TEXT BLOCK Block Start

2017-03-16 18:05:50

by Olga Kornievskaia

[permalink] [raw]
Subject: question about open_owner sequencing

Hi folks,

I have a question about recovery from the BAD_SEQID and what should happen.

I have the following application that does:

1. open(file1)
2. open(file2)
3. close(file1)
4. open(file3)
5. lock(file2)

If CLOSE gets BAD_SEQID (for whatever reason), I see that LOCK later
fails with BAD_SEQID as well.

step1 OPEN creates open_owner1 seq 0
step2 OPEN uses open_owner1 seq1
step3 CLOSE uses open_owner1 seq2 gets BAD_SEQID
step4 OPEN sends new open_owner2 seq2 and it triggers OPEN_CONFIRM with seq3
step5 sends LOCK with seq4 and open stateid from the reply in step 2.

LOCK gets BAD_SEQID.

Question: is client sending something incorrect? is server not
correct? I tested against two different servers (Linux and NetApp) and
both reply the same way so I'm leaning towards "no". But I don't see
why "seq4" is not a valid sequence given that the open_owner/sequence
was just confirmed.

Thanks.


2017-03-17 18:14:28

by Frank Filz

[permalink] [raw]
Subject: RE: question about open_owner sequencing

Hi folks,
>
> I have a question about recovery from the BAD_SEQID and what should
> happen.

TEXT BLOCK Block End

## [TASK]
From the forum thread on open_owner sequencing, extract the passage from "If CLOSE gets" up to and including "LOCK gets BAD_SEQID.". The listing isn't needed for anything here.

LISTED RECORDS Block Start

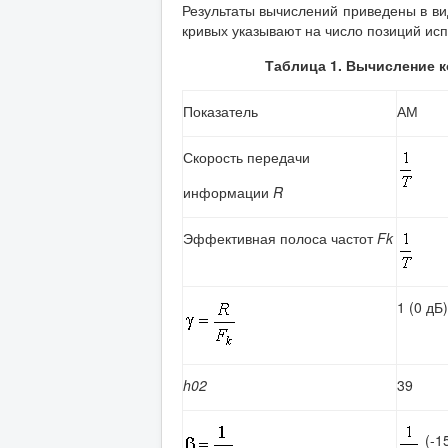
Результаты вычислений приведены в ви
кривых указывают на число позиций ис
Таблица 1. Вычисление
Показатель
АМ
Скорость передачи
информации
R
Эффективная полоса частот
Fk
1 (0 дБ)
h02
39
(-1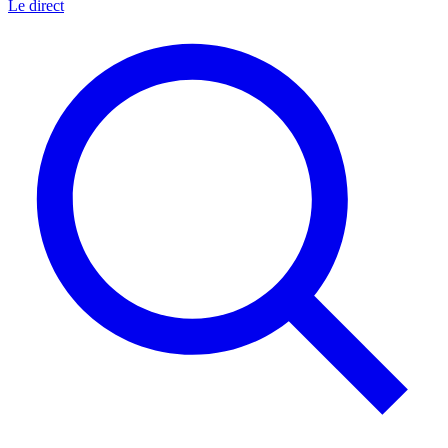
Le direct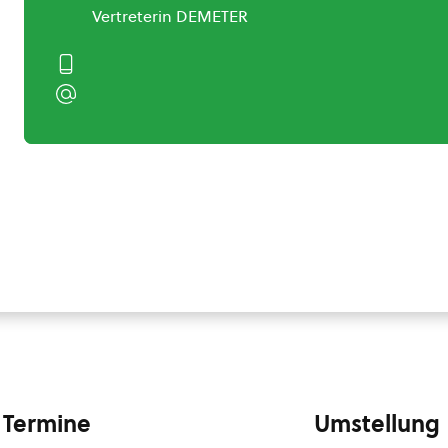
Vertreterin DEMETER
Termine
Umstellung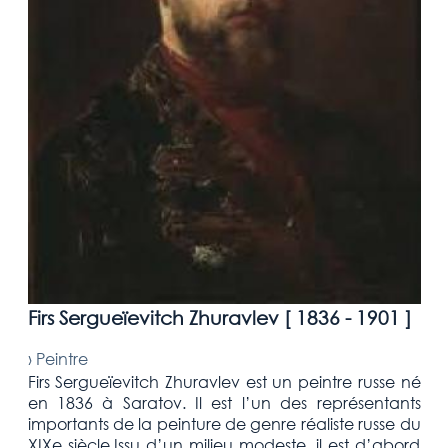
Firs Sergueïevitch Zhuravlev [
1836 - 1901
]
›
Peintre
Firs Sergueïevitch Zhuravlev est un peintre russe né
en 1836 à Saratov. Il est l’un des représentants
importants de la peinture de genre réaliste russe du
XIXe siècle.Issu d’un milieu modeste, il est d’abord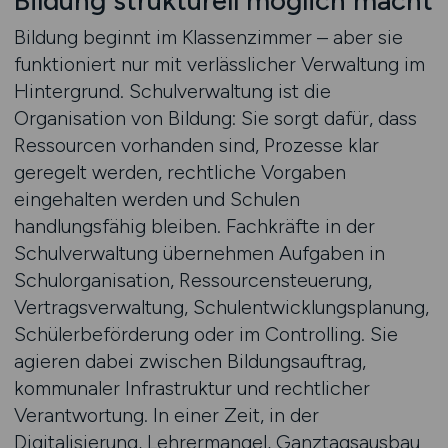
Bildung strukturell möglich macht
Bildung beginnt im Klassenzimmer – aber sie
funktioniert nur mit verlässlicher Verwaltung im
Hintergrund. Schulverwaltung ist die
Organisation von Bildung: Sie sorgt dafür, dass
Ressourcen vorhanden sind, Prozesse klar
geregelt werden, rechtliche Vorgaben
eingehalten werden und Schulen
handlungsfähig bleiben. Fachkräfte in der
Schulverwaltung übernehmen Aufgaben in
Schulorganisation, Ressourcensteuerung,
Vertragsverwaltung, Schulentwicklungsplanung,
Schülerbeförderung oder im Controlling. Sie
agieren dabei zwischen Bildungsauftrag,
kommunaler Infrastruktur und rechtlicher
Verantwortung. In einer Zeit, in der
Digitalisierung, Lehrermangel, Ganztagsausbau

LISTED RECORDS Block End

## [RESPONSE AREA]
If CLOSE gets BAD_SEQID (for whatever reason), I see that LOCK later
fails with BAD_SEQID as well.

step1 OPEN creates open_owner1 seq 0
step2 OPEN uses open_owner1 seq1
step3 CLOSE uses open_owner1 seq2 gets BAD_SEQID
step4 OPEN sends new open_owner2 seq2 and it triggers OPEN_CONFIRM with seq3
step5 sends LOCK with seq4 and open stateid from the reply in step 2.

LOCK gets BAD_SEQID.